Challenge 1
In the deepfake audio detection page, could you substitute "RawNet2" for "AASIST" and write out everything from "Deepfake Audio Detection" down to "spoofing probability prediction."?

Extract
** start **

Deepfake Audio Detection Using Self-supervised Fusion Representations

Authors: Khalid Zaman, Qixuan Huang, Muhammad Uzair, Masashi Unoki

Published: 2026-05-05 06:51:41+00:00

AI Summary

This paper proposes a dual-branch deepfake detection framework for component-level audio manipulation, where speech and environmental sounds can be independently spoofed. It leverages self-supervised fusion representations from pretrained XLS-R (for speech) and BEATs (for environmental sound) models. The system introduces a Matching Head and multi-head cross-attention for effective representation interaction, feeding into an AASIST classifier for spoofing probability prediction.

Abstract

This paper describes a submission to the Environment-Aware Speech and Sound Deepfake Detection Challenge (ESDD2) 2026, which addresses component-level deepfake detection using the CompSpoofV2 dataset, where speech and environmental sounds may be independently manipulated. To address this challenge, a dual-branch deepfake detection framework is proposed to jointly model speech and environmental contextual representations from input audio. Two pretrained models, XLS-R for speech and BEATs for environmental sound, are used to extract complementary contextual representations. A Matching Head is introduced to model representation differences through statistical normalization and representation interaction, enabling estimation of the original class. In parallel, multi-head cross-attention enables effective information exchange between speech and environmental components. The refined representations are processed with residual connections and layer normalization, and passed to an AASIST classifier to predict speech-based and environment-based spoofing probabilities. The model outputs original, speech, and environment predictions. On the test set, the proposed system achieves an F1-score of 70.20% and an environmental EER of 16.54%, outperforming the baseline system.


Key findings
The proposed system achieved an F1-score of 70.20% and an environmental EER of 16.54% on the test set, demonstrating an approximate 7-8% improvement in F1-score compared to the baseline. The dual-branch design with cross-attention and the Matching Head effectively captured component-level manipulations, leading to improved discrimination and better generalization for environment-aware deepfake detection.
Approach
The proposed method employs a dual-branch architecture, using pretrained XLS-R to extract speech representations and BEATs for environmental sound representations from the input audio. A Matching Head estimates the original class by modeling representation differences through statistical normalization and interaction, while multi-head cross-attention facilitates information exchange between the two refined representation streams. These are then passed to an AASIST classifier to predict speech-based and environment-based spoofing probabilities.
Datasets
CompSpoofV2
Model(s)
XLS-R, BEATs, AASIST classifier
Author countries
Japan

** end **

Dataset excerpts
** start **

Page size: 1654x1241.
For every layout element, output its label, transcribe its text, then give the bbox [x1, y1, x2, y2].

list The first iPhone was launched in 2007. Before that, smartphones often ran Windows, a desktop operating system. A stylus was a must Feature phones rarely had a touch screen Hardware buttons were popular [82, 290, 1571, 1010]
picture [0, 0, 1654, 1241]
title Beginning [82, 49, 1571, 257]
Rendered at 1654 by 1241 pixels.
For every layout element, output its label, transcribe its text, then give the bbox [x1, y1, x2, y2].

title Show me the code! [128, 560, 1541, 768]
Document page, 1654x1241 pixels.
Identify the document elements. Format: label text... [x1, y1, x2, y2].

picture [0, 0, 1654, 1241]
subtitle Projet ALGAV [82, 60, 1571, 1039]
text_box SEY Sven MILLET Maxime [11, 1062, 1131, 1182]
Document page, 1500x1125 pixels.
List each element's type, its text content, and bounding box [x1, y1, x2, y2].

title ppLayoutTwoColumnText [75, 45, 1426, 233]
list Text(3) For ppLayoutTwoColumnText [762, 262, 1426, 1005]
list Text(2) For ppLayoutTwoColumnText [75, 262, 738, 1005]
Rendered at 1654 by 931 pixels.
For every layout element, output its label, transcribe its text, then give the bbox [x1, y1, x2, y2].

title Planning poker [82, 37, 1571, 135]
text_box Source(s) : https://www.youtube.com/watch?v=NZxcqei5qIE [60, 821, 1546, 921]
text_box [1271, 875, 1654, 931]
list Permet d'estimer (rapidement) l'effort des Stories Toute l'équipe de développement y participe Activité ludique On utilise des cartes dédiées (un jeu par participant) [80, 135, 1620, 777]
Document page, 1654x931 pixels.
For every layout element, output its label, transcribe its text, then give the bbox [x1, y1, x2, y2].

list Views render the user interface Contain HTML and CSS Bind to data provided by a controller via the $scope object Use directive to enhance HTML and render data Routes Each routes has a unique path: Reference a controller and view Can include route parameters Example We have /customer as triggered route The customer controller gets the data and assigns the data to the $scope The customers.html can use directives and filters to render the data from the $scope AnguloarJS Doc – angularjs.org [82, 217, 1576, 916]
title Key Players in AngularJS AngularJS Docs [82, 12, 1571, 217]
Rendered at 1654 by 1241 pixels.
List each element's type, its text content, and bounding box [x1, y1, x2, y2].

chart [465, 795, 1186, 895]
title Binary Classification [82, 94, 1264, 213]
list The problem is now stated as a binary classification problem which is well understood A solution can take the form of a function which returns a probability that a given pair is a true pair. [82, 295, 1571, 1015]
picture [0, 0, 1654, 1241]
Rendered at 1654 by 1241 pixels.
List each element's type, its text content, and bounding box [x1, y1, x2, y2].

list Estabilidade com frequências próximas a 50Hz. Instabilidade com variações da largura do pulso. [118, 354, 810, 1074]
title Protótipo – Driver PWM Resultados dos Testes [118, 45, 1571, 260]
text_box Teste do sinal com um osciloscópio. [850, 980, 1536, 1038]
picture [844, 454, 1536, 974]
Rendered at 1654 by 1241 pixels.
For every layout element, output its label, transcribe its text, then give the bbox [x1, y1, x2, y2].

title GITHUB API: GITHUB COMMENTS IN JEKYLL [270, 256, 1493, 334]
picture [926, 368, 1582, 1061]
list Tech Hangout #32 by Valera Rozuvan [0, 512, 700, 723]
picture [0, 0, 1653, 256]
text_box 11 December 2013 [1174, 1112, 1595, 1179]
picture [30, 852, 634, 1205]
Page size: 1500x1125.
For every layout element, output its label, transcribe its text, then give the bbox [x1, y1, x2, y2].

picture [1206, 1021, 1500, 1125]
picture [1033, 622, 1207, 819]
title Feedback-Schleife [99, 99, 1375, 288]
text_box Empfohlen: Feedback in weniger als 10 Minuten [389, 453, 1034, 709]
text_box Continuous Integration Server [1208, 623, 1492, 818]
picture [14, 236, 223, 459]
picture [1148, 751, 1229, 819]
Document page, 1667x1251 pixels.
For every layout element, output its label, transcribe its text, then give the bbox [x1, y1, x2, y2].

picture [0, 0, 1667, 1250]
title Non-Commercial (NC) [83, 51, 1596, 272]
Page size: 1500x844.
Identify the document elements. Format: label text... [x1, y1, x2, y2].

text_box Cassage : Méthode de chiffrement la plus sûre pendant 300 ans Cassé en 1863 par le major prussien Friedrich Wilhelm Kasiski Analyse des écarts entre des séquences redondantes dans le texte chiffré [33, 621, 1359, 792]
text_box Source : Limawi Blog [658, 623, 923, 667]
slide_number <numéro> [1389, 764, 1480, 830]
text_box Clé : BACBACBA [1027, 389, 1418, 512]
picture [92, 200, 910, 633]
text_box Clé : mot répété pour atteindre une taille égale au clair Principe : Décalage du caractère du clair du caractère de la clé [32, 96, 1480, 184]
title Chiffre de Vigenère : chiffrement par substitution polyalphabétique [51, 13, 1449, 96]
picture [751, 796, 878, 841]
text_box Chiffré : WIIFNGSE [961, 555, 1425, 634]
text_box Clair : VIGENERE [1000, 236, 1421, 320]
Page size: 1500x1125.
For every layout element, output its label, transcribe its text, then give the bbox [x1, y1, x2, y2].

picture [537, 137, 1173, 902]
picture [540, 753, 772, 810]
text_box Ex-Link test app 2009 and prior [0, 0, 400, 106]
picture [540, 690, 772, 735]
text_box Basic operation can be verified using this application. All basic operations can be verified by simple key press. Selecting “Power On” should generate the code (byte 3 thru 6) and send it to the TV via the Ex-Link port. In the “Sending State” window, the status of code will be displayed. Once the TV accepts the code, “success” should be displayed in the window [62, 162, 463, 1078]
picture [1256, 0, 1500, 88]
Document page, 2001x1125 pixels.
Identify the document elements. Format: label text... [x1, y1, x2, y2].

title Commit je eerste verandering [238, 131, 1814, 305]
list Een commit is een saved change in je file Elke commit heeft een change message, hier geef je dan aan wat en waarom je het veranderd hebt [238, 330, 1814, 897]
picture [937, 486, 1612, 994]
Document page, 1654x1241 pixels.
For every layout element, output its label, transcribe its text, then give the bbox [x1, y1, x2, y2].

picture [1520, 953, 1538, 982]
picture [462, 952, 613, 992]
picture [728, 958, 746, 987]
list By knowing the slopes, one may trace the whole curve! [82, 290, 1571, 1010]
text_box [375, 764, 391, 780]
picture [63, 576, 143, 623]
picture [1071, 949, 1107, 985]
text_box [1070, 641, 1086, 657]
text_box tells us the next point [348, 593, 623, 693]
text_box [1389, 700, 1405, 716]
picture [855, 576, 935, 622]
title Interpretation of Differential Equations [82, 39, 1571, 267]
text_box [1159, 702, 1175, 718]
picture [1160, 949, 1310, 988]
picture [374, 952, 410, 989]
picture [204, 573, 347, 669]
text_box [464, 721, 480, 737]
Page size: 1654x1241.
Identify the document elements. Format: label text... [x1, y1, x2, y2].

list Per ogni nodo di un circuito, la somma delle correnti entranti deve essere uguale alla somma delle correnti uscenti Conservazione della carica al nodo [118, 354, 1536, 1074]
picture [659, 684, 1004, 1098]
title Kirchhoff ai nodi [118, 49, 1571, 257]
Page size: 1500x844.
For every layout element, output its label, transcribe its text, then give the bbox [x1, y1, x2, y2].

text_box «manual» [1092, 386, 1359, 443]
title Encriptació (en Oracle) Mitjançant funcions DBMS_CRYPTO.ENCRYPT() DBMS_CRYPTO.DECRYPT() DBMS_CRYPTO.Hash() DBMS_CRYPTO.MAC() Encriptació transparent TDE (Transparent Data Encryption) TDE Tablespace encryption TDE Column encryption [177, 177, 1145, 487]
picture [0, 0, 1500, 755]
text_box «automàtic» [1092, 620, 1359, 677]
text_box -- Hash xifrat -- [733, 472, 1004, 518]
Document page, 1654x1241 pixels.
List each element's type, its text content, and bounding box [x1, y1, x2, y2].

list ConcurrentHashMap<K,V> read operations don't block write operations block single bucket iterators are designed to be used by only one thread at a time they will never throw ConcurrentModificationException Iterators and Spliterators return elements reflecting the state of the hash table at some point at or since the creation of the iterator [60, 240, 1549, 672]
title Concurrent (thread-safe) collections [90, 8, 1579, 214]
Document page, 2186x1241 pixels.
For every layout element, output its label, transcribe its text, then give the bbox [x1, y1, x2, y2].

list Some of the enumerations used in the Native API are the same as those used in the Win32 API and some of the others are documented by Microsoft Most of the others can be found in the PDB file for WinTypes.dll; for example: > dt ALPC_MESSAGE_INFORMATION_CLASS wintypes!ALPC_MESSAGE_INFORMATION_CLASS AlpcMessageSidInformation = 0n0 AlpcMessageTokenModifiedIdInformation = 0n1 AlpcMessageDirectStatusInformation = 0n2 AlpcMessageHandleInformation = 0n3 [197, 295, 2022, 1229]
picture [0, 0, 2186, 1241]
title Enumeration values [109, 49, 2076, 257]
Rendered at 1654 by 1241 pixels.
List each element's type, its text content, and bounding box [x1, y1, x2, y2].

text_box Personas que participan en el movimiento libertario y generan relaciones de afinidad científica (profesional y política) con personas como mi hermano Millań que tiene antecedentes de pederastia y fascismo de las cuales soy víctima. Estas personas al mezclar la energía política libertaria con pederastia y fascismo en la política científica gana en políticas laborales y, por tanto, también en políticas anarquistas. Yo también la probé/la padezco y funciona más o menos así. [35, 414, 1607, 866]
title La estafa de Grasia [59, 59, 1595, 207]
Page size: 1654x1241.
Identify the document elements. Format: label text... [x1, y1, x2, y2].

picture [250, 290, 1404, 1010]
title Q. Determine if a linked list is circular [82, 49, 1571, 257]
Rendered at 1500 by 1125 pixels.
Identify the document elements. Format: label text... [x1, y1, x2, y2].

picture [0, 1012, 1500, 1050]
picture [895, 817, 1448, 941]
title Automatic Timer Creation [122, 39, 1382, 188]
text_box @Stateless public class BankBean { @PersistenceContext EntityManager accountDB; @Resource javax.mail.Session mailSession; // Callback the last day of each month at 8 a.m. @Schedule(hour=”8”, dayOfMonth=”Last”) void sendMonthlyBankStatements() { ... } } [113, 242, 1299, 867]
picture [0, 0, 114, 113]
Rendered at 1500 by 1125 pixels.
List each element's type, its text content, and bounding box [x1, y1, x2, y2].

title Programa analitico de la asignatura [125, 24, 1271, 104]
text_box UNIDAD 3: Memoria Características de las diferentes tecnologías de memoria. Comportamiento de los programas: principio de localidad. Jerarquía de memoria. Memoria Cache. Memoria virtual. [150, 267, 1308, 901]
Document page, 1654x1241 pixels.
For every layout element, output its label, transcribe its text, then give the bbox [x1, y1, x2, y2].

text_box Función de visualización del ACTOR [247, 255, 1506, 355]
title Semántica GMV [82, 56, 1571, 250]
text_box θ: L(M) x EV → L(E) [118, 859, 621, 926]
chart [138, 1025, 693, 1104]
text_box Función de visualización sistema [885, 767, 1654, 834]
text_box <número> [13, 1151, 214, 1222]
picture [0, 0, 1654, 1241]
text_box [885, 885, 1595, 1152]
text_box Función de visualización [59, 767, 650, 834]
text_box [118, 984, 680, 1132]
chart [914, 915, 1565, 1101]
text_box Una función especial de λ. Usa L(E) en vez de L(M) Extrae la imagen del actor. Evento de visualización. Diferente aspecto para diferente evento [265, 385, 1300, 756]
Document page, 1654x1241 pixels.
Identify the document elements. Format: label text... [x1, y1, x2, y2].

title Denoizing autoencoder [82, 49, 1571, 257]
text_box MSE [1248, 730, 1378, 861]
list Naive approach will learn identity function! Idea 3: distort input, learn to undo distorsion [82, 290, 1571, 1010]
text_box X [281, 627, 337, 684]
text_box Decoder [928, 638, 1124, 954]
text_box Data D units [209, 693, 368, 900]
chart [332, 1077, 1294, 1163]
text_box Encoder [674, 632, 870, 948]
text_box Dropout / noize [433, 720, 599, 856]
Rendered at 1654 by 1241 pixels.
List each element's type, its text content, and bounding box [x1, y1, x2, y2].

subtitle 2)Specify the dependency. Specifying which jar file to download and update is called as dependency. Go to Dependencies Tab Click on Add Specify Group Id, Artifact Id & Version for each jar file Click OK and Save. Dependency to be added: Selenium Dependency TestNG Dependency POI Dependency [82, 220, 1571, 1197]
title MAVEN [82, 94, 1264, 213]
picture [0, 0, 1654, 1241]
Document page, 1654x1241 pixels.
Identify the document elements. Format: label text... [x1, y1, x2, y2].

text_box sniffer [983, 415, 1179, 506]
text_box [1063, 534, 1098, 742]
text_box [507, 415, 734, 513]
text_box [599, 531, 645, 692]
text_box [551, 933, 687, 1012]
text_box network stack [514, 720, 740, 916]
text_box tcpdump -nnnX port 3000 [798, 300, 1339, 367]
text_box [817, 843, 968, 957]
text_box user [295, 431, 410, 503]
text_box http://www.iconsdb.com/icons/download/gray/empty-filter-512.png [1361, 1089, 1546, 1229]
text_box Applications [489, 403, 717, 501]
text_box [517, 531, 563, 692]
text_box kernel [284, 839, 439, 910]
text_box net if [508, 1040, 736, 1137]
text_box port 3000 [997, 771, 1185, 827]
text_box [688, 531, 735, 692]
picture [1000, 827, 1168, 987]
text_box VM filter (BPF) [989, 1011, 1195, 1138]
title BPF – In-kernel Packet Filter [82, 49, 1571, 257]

** end **

Challenge 2
Can you copy out word for word, from the records, everything from the line containing "Document page, 1667x1251 pixels." down to the line containing "text_box Clair : VIGENERE", with both of those lines included?

Worked answer 1
Deepfake Audio Detection Using Self-supervised Fusion Representations

Authors: Khalid Zaman, Qixuan Huang, Muhammad Uzair, Masashi Unoki

Published: 2026-05-05 06:51:41+00:00

AI Summary

This paper proposes a dual-branch deepfake detection framework for component-level audio manipulation, where speech and environmental sounds can be independently spoofed. It leverages self-supervised fusion representations from pretrained XLS-R (for speech) and BEATs (for environmental sound) models. The system introduces a Matching Head and multi-head cross-attention for effective representation interaction, feeding into an RawNet2 classifier for spoofing probability prediction.

Worked answer 2
Document page, 1667x1251 pixels.
For every layout element, output its label, transcribe its text, then give the bbox [x1, y1, x2, y2].

picture [0, 0, 1667, 1250]
title Non-Commercial (NC) [83, 51, 1596, 272]
Page size: 1500x844.
Identify the document elements. Format: label text... [x1, y1, x2, y2].

text_box Cassage : Méthode de chiffrement la plus sûre pendant 300 ans Cassé en 1863 par le major prussien Friedrich Wilhelm Kasiski Analyse des écarts entre des séquences redondantes dans le texte chiffré [33, 621, 1359, 792]
text_box Source : Limawi Blog [658, 623, 923, 667]
slide_number <numéro> [1389, 764, 1480, 830]
text_box Clé : BACBACBA [1027, 389, 1418, 512]
picture [92, 200, 910, 633]
text_box Clé : mot répété pour atteindre une taille égale au clair Principe : Décalage du caractère du clair du caractère de la clé [32, 96, 1480, 184]
title Chiffre de Vigenère : chiffrement par substitution polyalphabétique [51, 13, 1449, 96]
picture [751, 796, 878, 841]
text_box Chiffré : WIIFNGSE [961, 555, 1425, 634]
text_box Clair : VIGENERE [1000, 236, 1421, 320]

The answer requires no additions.